__Text section__.
——

Over lunch at the Palace Hotel on Madison Avenue, Guo Shuqing, a high-ranking central bank official appointed chairman just seven months before, makes his final presentation to investors. It is largely a formality, as the IPO book has already closed.

Unusually for a Chinese official, the presentation is in English: learnt from a year Mr Guo spent at Oxford as a visiting scholar in the 1980s. Among the diners are some of the US’s top banking executives, tripping over each other to give the Chinese bank ‘face’. There is Brady Dougan, CEO of CSFB – the bank brought in just two months earlier to help underwrite the deal. And there is Ken Lewis, CEO of Bank of America, which in June gave the IPO a huge fillip by taking a strategic stake in the state-owned bank.

Lucrative work

For the investment banks in particular, Chinese IPOs spell huge business: Morgan Stanley, joint book-runner on the CCB IPO, will receive some $80m in fees for its work on the deal. CSFB, also a book-runner, but appointed 15 months later, will receive around $20m.

One hedge fund manager in the audience says he has bought shares. “It’s a hot IPO,” he says by telephone. “China’s a humungous market and the bank’s scale is just enormous.” With more than 14,000 branches, he is not exaggerating. But he also likes the improvements CCB has made to its cost to income ratio: the branches closed and employees laid off. “It’s impressive,” he says. “That’s always a concern when you invest in China – that the headcount tends to be enormous.” In the corridor, a member of the syndicate chats informally to an investor. “People are excited about the deal, almost too excited,” he says.

The lunch over, CCB’s management relax Chinese style, having a cigarette standing outside in the street. It has been a gruelling few weeks for them, explaining themselves to investors in Japan, Hong Kong (where the stock will be listed)and across Europe, as well as in the US.

German investors gave them a particularly hard time, while in Edinburgh, one sceptical fund manager asked Fan Yifei, the bank’s Columbia-educated deputy president, if he could put his hand on his heart and swear that the figures he had presented were true. Mr Fan replied “yes”.

They have done a good job: the IPO is 10 times over-subscribed. Three weeks later, after CCB shares have already started trading, a green-shoe is exercised to fulfil lingering investor demand and the size of the offering is increased to $9.2bn.

Investor zeal

The impossible has seemingly been achieved. One of China’ big four state banks – famous for their huge portfolios of non-performing loans (NPLs) and successive government bail-outs, for their lack of transparency and their habit of having senior executives arrested on corruption charges – had been snapped up by international investors.

“Even going back a year or two there were commentators who thought that the country’s large state banks were unlistable,” says Jonathan Zhu, China CEO for Morgan Stanley. “CCB’s IPO generated over $80bn in total global demand, was priced at nearly two times book and is trading well in the after market. In anybody’s book that’s a fantastic outcome and has helped to set the stage for the next wave of bank IPOs.”

——

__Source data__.
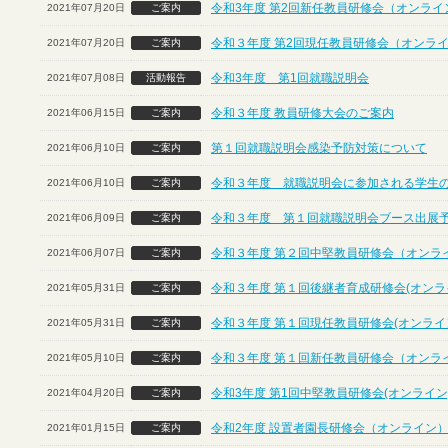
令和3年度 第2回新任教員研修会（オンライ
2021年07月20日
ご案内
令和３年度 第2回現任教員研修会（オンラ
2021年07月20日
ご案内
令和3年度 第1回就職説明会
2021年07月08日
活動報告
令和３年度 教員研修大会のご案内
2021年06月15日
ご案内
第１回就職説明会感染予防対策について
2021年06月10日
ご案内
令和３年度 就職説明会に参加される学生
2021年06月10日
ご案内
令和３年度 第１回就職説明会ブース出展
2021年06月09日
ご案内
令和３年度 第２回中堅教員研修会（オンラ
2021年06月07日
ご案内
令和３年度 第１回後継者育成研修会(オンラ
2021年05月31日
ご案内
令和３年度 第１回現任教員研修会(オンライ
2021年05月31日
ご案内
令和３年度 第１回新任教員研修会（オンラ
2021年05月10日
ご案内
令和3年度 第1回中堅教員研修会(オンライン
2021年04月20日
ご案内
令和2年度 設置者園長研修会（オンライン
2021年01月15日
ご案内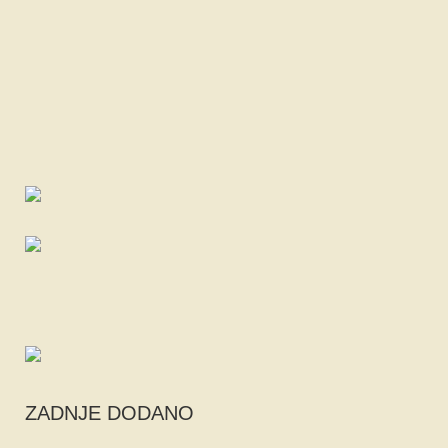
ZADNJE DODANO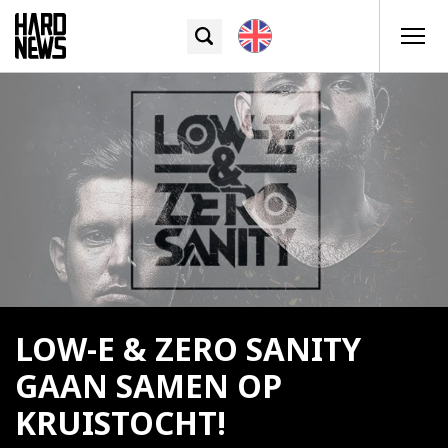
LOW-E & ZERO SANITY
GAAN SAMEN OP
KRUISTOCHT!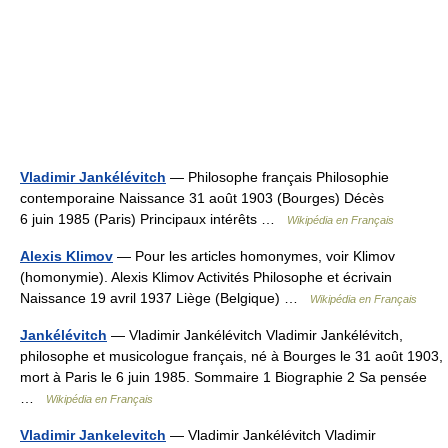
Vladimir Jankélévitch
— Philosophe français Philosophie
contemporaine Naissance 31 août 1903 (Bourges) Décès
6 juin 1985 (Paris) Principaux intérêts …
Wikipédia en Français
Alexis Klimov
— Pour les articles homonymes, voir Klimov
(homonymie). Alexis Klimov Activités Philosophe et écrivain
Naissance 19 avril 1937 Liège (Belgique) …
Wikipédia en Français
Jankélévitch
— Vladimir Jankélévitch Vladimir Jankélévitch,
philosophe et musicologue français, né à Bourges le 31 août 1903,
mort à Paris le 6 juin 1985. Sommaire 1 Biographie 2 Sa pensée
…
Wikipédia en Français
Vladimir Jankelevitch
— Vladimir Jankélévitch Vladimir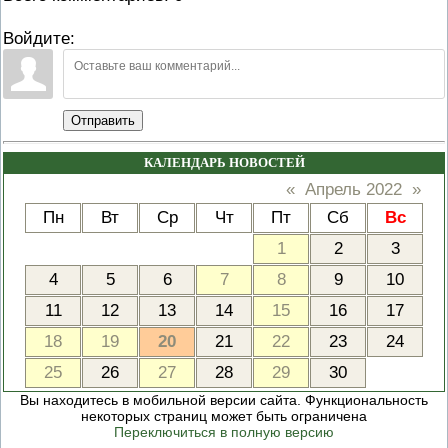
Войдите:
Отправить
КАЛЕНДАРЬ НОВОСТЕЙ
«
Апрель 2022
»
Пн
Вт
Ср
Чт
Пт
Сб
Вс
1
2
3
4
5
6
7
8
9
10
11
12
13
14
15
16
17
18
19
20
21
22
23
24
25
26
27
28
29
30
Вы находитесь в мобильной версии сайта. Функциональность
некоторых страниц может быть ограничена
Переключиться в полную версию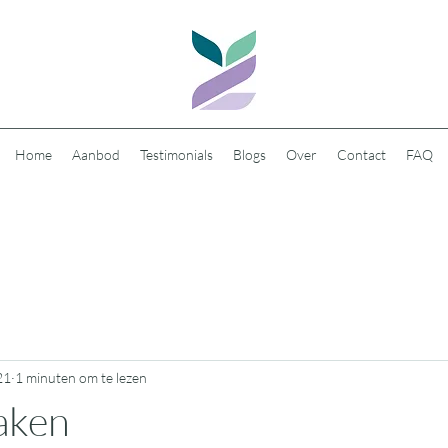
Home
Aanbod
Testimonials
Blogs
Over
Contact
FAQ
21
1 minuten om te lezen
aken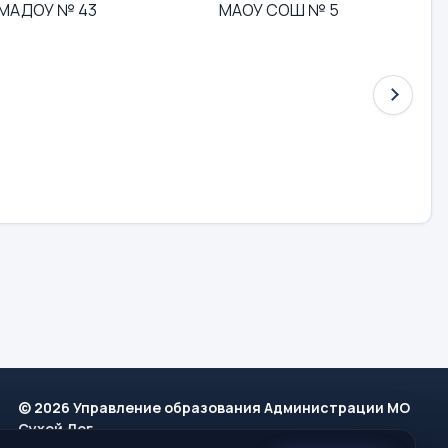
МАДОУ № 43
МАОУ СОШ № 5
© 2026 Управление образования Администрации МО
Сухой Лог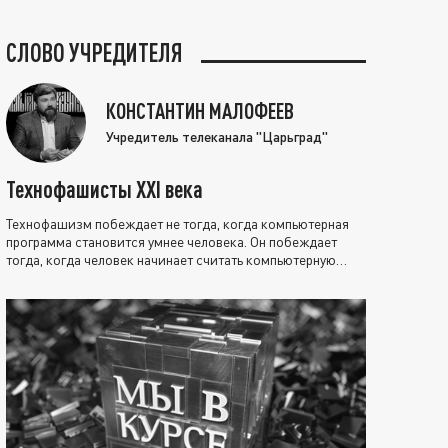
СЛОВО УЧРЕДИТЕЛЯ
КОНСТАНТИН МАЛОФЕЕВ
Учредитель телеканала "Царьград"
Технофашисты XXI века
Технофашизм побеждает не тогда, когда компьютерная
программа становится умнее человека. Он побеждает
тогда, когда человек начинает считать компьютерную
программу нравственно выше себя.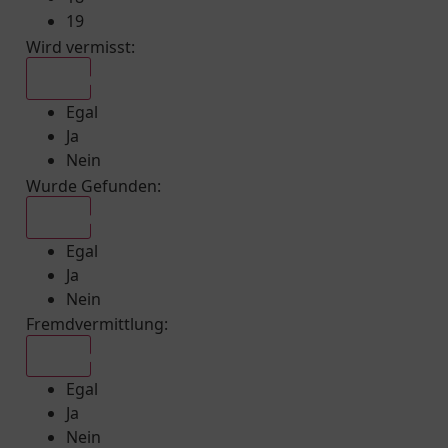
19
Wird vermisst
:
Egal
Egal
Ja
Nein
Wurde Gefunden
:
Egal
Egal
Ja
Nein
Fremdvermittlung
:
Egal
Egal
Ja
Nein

——

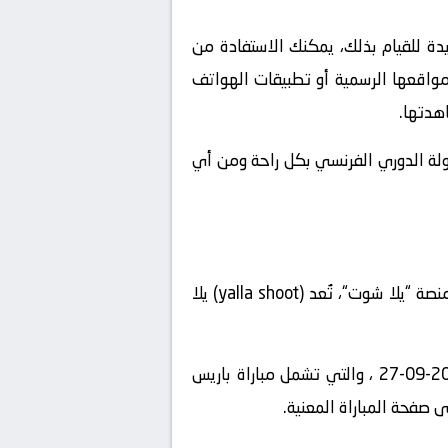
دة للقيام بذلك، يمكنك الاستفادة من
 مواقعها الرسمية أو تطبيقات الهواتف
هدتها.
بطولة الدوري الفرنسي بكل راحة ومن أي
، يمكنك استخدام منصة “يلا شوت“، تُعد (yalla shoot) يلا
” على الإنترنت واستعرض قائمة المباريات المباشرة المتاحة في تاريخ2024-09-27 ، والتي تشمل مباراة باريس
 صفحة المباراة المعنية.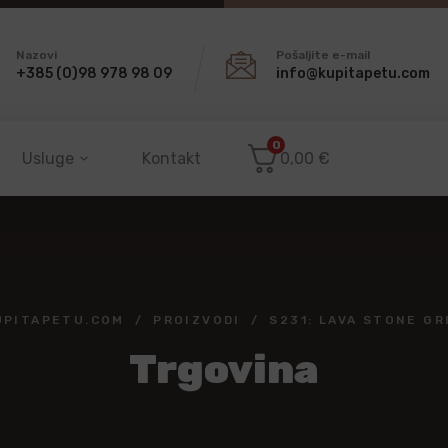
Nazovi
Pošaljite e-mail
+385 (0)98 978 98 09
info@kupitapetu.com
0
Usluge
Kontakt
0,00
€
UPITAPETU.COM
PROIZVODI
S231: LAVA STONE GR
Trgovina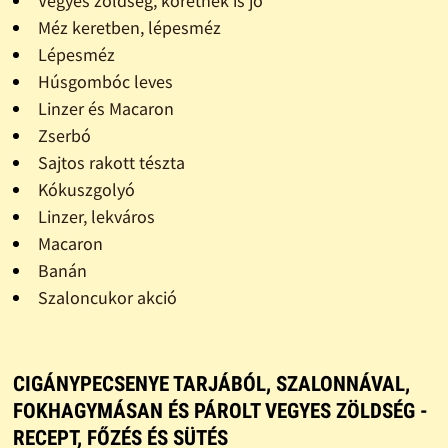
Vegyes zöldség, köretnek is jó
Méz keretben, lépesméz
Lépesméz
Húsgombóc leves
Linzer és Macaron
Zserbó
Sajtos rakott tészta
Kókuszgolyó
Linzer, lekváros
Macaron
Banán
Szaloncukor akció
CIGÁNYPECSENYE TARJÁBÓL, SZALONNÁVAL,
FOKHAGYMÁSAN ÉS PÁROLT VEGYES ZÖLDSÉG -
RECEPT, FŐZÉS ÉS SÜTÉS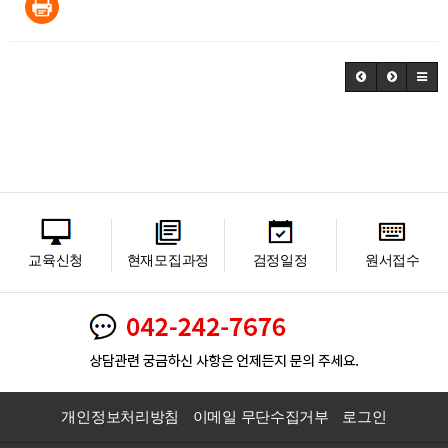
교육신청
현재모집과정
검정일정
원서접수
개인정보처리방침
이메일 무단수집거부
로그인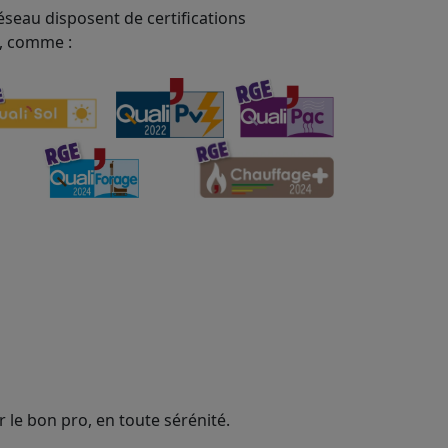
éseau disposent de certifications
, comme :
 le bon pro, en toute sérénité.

——

__Work item 1__.
In the article on the CCB share offering, why is Guo Shuqing's final presentation to investors described as largely a formality?
__Work item 2__.
Rewrite the CCB share offering article between "Over lunch at" and "has already closed.", inclusive, putting "courtesy" in place of "formality".
__Work item 3__.
Carry the CCB share offering article forward from its final sentence.
The source data can be set aside; none of it is needed here.

__Exercise result 1__.
It is largely a formality because the IPO book has already closed.

__Exercise result 2__.
Over lunch at the Palace Hotel on Madison Avenue, Guo Shuqing, a high-ranking central bank official appointed chairman just seven months before, makes his final presentation to investors. It is largely a courtesy, as the IPO book has already closed.

__Exercise result 3__.
“This is truly a landmark transaction for global capital markets,” says Paul Calello, CSFB chairman and CEO, Asia-Pacific. “It’s also a landmark transaction for China and its progress on financial market reform.”

Others are equally impressed. “Three years ago, two years ago, even one year ago, who would have thought the thing could have gone so smoothly?” says Huang Haizhou, head of Greater China research at Barclays Capital in Hong Kong.

The reality is that even eight months ago, the outlook for CCB’s IPO did not look so good.

Straddling state and market, CCB has, at times, reaped the benefits of its ambiguous position: though nimbler, more customer-friendly banks have sprung up in the big cities, China’s savers have remained loyal. CCB’s more bureaucratic, state-owned feel is amply compensated for by its huge branch network and one incontrovertible fact: it is unlikely the government would ever let it go bankrupt.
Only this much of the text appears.